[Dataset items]
:::

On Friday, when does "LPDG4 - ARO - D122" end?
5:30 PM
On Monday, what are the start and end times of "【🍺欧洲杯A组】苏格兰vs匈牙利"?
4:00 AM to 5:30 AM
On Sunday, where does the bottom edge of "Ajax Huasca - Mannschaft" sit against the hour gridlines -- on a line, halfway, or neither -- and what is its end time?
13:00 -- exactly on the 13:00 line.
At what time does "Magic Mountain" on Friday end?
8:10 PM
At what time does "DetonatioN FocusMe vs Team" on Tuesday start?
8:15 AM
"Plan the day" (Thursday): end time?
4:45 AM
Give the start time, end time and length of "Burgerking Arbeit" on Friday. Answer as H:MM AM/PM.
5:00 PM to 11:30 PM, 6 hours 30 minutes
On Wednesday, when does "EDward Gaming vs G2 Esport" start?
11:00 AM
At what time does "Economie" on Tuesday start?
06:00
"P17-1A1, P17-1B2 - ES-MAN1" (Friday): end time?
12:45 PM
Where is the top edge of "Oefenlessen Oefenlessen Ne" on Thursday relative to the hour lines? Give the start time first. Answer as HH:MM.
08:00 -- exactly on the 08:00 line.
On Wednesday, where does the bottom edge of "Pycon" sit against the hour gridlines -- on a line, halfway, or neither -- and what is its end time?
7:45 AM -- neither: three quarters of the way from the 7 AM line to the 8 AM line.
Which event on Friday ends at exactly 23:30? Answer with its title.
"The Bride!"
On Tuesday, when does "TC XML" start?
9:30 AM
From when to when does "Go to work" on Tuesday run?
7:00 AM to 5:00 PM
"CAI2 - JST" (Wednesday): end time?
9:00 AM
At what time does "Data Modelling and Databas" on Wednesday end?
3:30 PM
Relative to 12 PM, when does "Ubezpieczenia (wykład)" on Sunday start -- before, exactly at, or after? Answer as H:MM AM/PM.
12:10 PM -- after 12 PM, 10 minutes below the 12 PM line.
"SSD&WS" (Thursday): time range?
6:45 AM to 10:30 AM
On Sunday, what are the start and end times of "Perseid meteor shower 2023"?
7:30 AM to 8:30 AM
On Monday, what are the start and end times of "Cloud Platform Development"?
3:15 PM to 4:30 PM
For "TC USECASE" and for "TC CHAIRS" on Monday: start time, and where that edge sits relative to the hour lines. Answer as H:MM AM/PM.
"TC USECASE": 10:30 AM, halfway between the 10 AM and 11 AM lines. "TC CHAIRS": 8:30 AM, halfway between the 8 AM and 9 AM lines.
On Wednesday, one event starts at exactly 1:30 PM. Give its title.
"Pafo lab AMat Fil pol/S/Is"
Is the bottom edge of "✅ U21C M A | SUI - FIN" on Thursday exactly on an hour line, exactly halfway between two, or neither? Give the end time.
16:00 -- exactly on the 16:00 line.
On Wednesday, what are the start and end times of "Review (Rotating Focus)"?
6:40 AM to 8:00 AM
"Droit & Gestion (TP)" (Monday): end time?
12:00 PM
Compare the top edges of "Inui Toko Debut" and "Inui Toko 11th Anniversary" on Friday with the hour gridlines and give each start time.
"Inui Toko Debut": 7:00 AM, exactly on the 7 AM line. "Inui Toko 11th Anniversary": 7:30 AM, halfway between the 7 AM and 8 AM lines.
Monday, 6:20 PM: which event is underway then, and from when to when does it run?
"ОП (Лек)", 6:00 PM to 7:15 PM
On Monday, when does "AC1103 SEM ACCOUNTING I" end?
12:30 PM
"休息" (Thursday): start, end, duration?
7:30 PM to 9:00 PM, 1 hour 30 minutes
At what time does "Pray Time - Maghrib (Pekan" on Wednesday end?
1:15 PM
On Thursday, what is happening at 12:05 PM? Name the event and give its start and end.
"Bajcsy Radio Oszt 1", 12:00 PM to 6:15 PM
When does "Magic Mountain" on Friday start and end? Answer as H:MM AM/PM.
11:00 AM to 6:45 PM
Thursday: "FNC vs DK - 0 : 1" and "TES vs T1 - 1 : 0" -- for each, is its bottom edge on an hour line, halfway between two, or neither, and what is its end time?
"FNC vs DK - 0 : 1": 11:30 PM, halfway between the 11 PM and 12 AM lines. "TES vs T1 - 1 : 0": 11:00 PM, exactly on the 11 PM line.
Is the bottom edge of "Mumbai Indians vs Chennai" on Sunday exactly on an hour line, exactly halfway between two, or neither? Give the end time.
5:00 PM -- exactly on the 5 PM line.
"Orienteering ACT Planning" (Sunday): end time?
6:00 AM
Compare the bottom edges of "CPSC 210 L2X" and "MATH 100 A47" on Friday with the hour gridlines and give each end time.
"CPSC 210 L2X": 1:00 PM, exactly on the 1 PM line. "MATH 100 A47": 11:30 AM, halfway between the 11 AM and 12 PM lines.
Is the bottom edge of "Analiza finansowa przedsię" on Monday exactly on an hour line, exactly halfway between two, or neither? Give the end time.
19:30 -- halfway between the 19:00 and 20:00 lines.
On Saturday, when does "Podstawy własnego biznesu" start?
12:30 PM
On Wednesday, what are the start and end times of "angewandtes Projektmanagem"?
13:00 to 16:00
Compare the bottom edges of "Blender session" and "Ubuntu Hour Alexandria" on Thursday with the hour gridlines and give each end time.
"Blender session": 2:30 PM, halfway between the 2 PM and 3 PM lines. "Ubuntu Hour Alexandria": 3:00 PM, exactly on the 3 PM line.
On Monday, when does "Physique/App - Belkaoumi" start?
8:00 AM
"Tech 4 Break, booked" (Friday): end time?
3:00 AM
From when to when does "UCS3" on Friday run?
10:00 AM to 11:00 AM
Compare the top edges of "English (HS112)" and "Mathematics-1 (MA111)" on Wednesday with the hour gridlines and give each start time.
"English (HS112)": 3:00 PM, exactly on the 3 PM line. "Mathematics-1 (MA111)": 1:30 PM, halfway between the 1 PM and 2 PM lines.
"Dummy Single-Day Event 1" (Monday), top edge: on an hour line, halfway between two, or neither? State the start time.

:::

PROBLEM DETAILS:
Collect every line of the material above that contains the word "title".

RESULT FOR THIS TASK:
Which event on Friday ends at exactly 23:30? Answer with its title.
On Wednesday, one event starts at exactly 1:30 PM. Give its title.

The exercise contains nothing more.